The prisoner who previously occupied Rafael's cell had gone mad. Just before being taken to the stake to be burned, he turned to the judges and said, "Kindly Christians. I thank you for having lit this fire to warm me up. That's what I really needed. I have arthritis and the cold is bad for me." He warmed his hands and was seized and thrown into the fire.

Rafael miraculously avoids being burned at the stake. He stows away on a ship bound for Brazil and escapes death during a shipboard mutiny by jumping overboard and swimming ashore to his new homeland.

There his sons and grandsons and great-grandsons, all named Rafael Mendes, mingle with other Jewish immigrants--schemers, fortune hunters, social reformers, scientists and dentists.

In "The Strange Nation of Rafael Mendes," as in his other writings, Scliar explores contradictions, dualisms and polarities to understand the state of being Jewish, a state which the Brazilian critic Anatol Rosenfeld calls "between two worlds."

Scliar also uses myth and fable to articulate a multidimensional image of the Jew's--of every person's--struggle with life and identity. He once told a reporter from the Brazilian newspaper O Globo that his relationship with Judaism was dialectical. "Judaism itself is dialectical," he said. "Within it there is a Marx and a Rothschild, the philosopher Martin Buber and the gangster Meyer Lanski."

Those very contradictions, said Scliar, "exasperate the anti-Semites who are confused when they see their well constructed stereotypes collapse."

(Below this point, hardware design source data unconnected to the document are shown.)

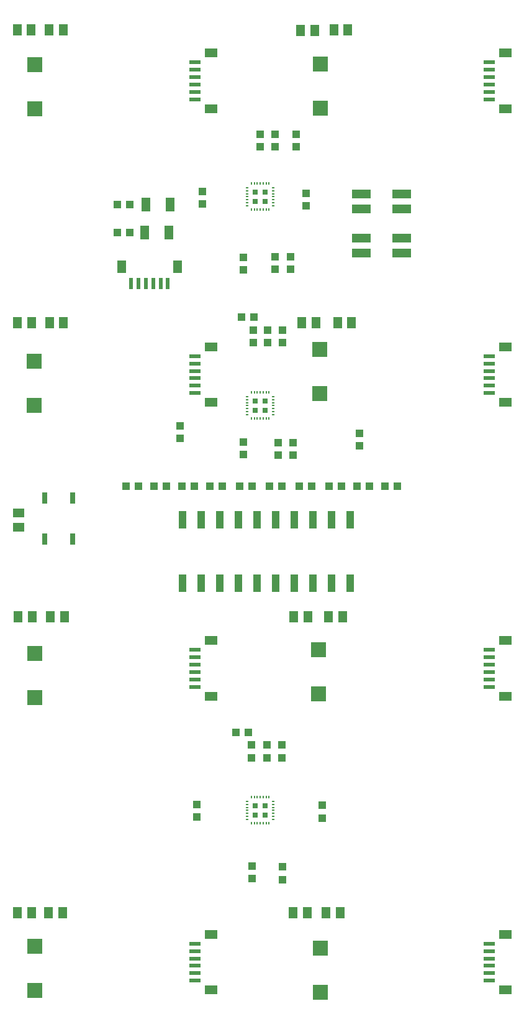
<source format=gtp>
G04 EAGLE Gerber RS-274X export*
G75*
%MOMM*%
%FSLAX34Y34*%
%LPD*%
%INTop Paste*%
%IPPOS*%
%AMOC8*
5,1,8,0,0,1.08239X$1,22.5*%
G01*
%ADD10R,1.550000X0.600000*%
%ADD11R,1.800000X1.200000*%
%ADD12R,2.000000X2.000000*%
%ADD13R,1.300000X1.600000*%
%ADD14R,1.130000X2.440000*%
%ADD15R,0.662500X0.662500*%
%ADD16R,0.450000X0.200000*%
%ADD17R,0.200000X0.450000*%
%ADD18R,1.000000X1.100000*%
%ADD19R,1.100000X1.000000*%
%ADD20R,0.762000X1.524000*%
%ADD21R,1.600000X1.300000*%
%ADD22R,1.270000X1.905000*%
%ADD23R,2.500000X1.200000*%
%ADD24R,0.600000X1.550000*%
%ADD25R,1.200000X1.800000*%


D10*
X672592Y134112D03*
X672592Y144112D03*
X672592Y154112D03*
X672592Y164112D03*
X672592Y174112D03*
X672592Y184112D03*
D11*
X694842Y121112D03*
X694842Y197112D03*
D10*
X271780Y134112D03*
X271780Y144112D03*
X271780Y154112D03*
X271780Y164112D03*
X271780Y174112D03*
X271780Y184112D03*
D11*
X294030Y121112D03*
X294030Y197112D03*
D10*
X672592Y534162D03*
X672592Y544162D03*
X672592Y554162D03*
X672592Y564162D03*
X672592Y574162D03*
X672592Y584162D03*
D11*
X694842Y521162D03*
X694842Y597162D03*
D10*
X271780Y534162D03*
X271780Y544162D03*
X271780Y554162D03*
X271780Y564162D03*
X271780Y574162D03*
X271780Y584162D03*
D11*
X294030Y521162D03*
X294030Y597162D03*
D10*
X672592Y934211D03*
X672592Y944211D03*
X672592Y954211D03*
X672592Y964211D03*
X672592Y974211D03*
X672592Y984211D03*
D11*
X694842Y921211D03*
X694842Y997211D03*
D12*
X442214Y933254D03*
X442214Y993254D03*
X52030Y917420D03*
X52030Y977420D03*
X442468Y1322380D03*
X442468Y1382380D03*
X53340Y1321280D03*
X53340Y1381280D03*
D13*
X424536Y226060D03*
X405536Y226060D03*
X48616Y226060D03*
X29616Y226060D03*
X425552Y629412D03*
X406552Y629412D03*
X30632Y629412D03*
X49632Y629412D03*
X436728Y1029716D03*
X417728Y1029716D03*
X48616Y1029716D03*
X29616Y1029716D03*
X480162Y1428496D03*
X461162Y1428496D03*
X48362Y1428496D03*
X29362Y1428496D03*
D12*
X442976Y118082D03*
X442976Y178082D03*
X53086Y120622D03*
X53086Y180622D03*
X439960Y524634D03*
X439960Y584634D03*
X52986Y519554D03*
X52986Y579554D03*
D14*
X254616Y675514D03*
X280016Y675514D03*
X305416Y675514D03*
X330816Y675514D03*
X356216Y675514D03*
X381616Y675514D03*
X407016Y675514D03*
X432416Y675514D03*
X457816Y675514D03*
X483216Y675514D03*
X483216Y761514D03*
X457816Y761514D03*
X432416Y761514D03*
X407016Y761514D03*
X381616Y761514D03*
X356216Y761514D03*
X330816Y761514D03*
X305416Y761514D03*
X280016Y761514D03*
X254616Y761514D03*
D15*
X354055Y359135D03*
X367305Y372385D03*
X354055Y372385D03*
X367305Y359135D03*
D16*
X342930Y377760D03*
X342930Y373760D03*
X342930Y369760D03*
X342930Y365760D03*
X342930Y361760D03*
X342930Y357760D03*
X342930Y353760D03*
D17*
X348680Y348010D03*
X352680Y348010D03*
X356680Y348010D03*
X360680Y348010D03*
X364680Y348010D03*
X368680Y348010D03*
X372680Y348010D03*
D16*
X378430Y353760D03*
X378430Y357760D03*
X378430Y361760D03*
X378430Y365760D03*
X378430Y369760D03*
X378430Y373760D03*
X378430Y377760D03*
D17*
X372680Y383510D03*
X368680Y383510D03*
X364680Y383510D03*
X360680Y383510D03*
X356680Y383510D03*
X352680Y383510D03*
X348680Y383510D03*
D18*
X274394Y356722D03*
X274394Y373722D03*
X390660Y288696D03*
X390660Y271696D03*
X445622Y372516D03*
X445622Y355516D03*
X390540Y437642D03*
X390540Y454642D03*
X369540Y437642D03*
X369540Y454642D03*
X348540Y437642D03*
X348540Y454642D03*
X349480Y289946D03*
X349480Y272946D03*
D19*
X327556Y472184D03*
X344556Y472184D03*
D15*
X354055Y1194795D03*
X367305Y1208045D03*
X354055Y1208045D03*
X367305Y1194795D03*
D16*
X342930Y1213420D03*
X342930Y1209420D03*
X342930Y1205420D03*
X342930Y1201420D03*
X342930Y1197420D03*
X342930Y1193420D03*
X342930Y1189420D03*
D17*
X348680Y1183670D03*
X352680Y1183670D03*
X356680Y1183670D03*
X360680Y1183670D03*
X364680Y1183670D03*
X368680Y1183670D03*
X372680Y1183670D03*
D16*
X378430Y1189420D03*
X378430Y1193420D03*
X378430Y1197420D03*
X378430Y1201420D03*
X378430Y1205420D03*
X378430Y1209420D03*
X378430Y1213420D03*
D17*
X372680Y1219170D03*
X368680Y1219170D03*
X364680Y1219170D03*
X360680Y1219170D03*
X356680Y1219170D03*
X352680Y1219170D03*
X348680Y1219170D03*
D18*
X401786Y1119954D03*
X401786Y1102954D03*
X281716Y1191394D03*
X281716Y1208394D03*
X423220Y1206314D03*
X423220Y1189314D03*
X409796Y1269216D03*
X409796Y1286216D03*
X381192Y1269216D03*
X381192Y1286216D03*
X360224Y1269216D03*
X360224Y1286216D03*
X338074Y1118988D03*
X338074Y1101988D03*
X380746Y1102750D03*
X380746Y1119750D03*
D20*
X104548Y791002D03*
X104548Y735122D03*
X66448Y791002D03*
X66448Y735122D03*
D21*
X31306Y751564D03*
X31306Y770564D03*
D15*
X354055Y910315D03*
X367305Y923565D03*
X354055Y923565D03*
X367305Y910315D03*
D16*
X342930Y928940D03*
X342930Y924940D03*
X342930Y920940D03*
X342930Y916940D03*
X342930Y912940D03*
X342930Y908940D03*
X342930Y904940D03*
D17*
X348680Y899190D03*
X352680Y899190D03*
X356680Y899190D03*
X360680Y899190D03*
X364680Y899190D03*
X368680Y899190D03*
X372680Y899190D03*
D16*
X378430Y904940D03*
X378430Y908940D03*
X378430Y912940D03*
X378430Y916940D03*
X378430Y920940D03*
X378430Y924940D03*
X378430Y928940D03*
D17*
X372680Y934690D03*
X368680Y934690D03*
X364680Y934690D03*
X360680Y934690D03*
X356680Y934690D03*
X352680Y934690D03*
X348680Y934690D03*
D18*
X495808Y879466D03*
X495808Y862466D03*
X405130Y866766D03*
X405130Y849766D03*
X250952Y872626D03*
X250952Y889626D03*
X391160Y1002674D03*
X391160Y1019674D03*
X370586Y1002674D03*
X370586Y1019674D03*
X351282Y1002674D03*
X351282Y1019674D03*
X337312Y867274D03*
X337312Y850274D03*
X385318Y849766D03*
X385318Y866766D03*
D19*
X335416Y1037590D03*
X352416Y1037590D03*
D22*
X203200Y1152398D03*
X236220Y1152398D03*
D19*
X182744Y1152906D03*
X165744Y1152906D03*
D22*
X204978Y1190498D03*
X237998Y1190498D03*
D19*
X182490Y1190752D03*
X165490Y1190752D03*
X232528Y807212D03*
X215528Y807212D03*
X308728Y807212D03*
X291728Y807212D03*
X349368Y807212D03*
X332368Y807212D03*
X390008Y807212D03*
X373008Y807212D03*
X430648Y807212D03*
X413648Y807212D03*
X471288Y807212D03*
X454288Y807212D03*
X509388Y807212D03*
X492388Y807212D03*
X547488Y807212D03*
X530488Y807212D03*
X270628Y807212D03*
X253628Y807212D03*
X194428Y807212D03*
X177428Y807212D03*
D23*
X553534Y1125098D03*
X553534Y1145098D03*
X553534Y1185098D03*
X553534Y1205098D03*
X498534Y1125098D03*
X498534Y1145098D03*
X498534Y1185098D03*
X498534Y1205098D03*
D13*
X450748Y226060D03*
X469748Y226060D03*
X72288Y226060D03*
X91288Y226060D03*
X453796Y629412D03*
X472796Y629412D03*
X74574Y629412D03*
X93574Y629412D03*
X466242Y1029716D03*
X485242Y1029716D03*
X73304Y1029716D03*
X92304Y1029716D03*
X415744Y1427480D03*
X434744Y1427480D03*
X73050Y1428496D03*
X92050Y1428496D03*
D10*
X672592Y1334262D03*
X672592Y1344262D03*
X672592Y1354262D03*
X672592Y1364262D03*
X672592Y1374262D03*
X672592Y1384262D03*
D11*
X694842Y1321262D03*
X694842Y1397262D03*
D10*
X271780Y934211D03*
X271780Y944211D03*
X271780Y954211D03*
X271780Y964211D03*
X271780Y974211D03*
X271780Y984211D03*
D11*
X294030Y921211D03*
X294030Y997211D03*
D10*
X271780Y1334262D03*
X271780Y1344262D03*
X271780Y1354262D03*
X271780Y1364262D03*
X271780Y1374262D03*
X271780Y1384262D03*
D11*
X294030Y1321262D03*
X294030Y1397262D03*
D24*
X234696Y1083564D03*
X224696Y1083564D03*
X214696Y1083564D03*
X204696Y1083564D03*
X194696Y1083564D03*
X184696Y1083564D03*
D25*
X247696Y1105814D03*
X171696Y1105814D03*
M02*

</source>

A number of plot twists occur before Rafael Mendes, the Sao Paulo businessman, comes to realize he is Jewish and that the faces that appear to him in a dream, including those of Jonah, Maimonides and all the men named Rafael Mendes, are him. And he is all of them.

"The Strange Nation of Rafael Mendes" has its limitations--a superfluity of characters and subplots, an overuse of the deus ex machina device to extricate heroes and anti-heroes from the jaws of annihilation, and transitions that bulge and burst at the seams. But Scliar is a wonderful, imaginative writer, and his message--individual and group identity--is an urgent one for all, regardless of racial, religious or ethnic origins.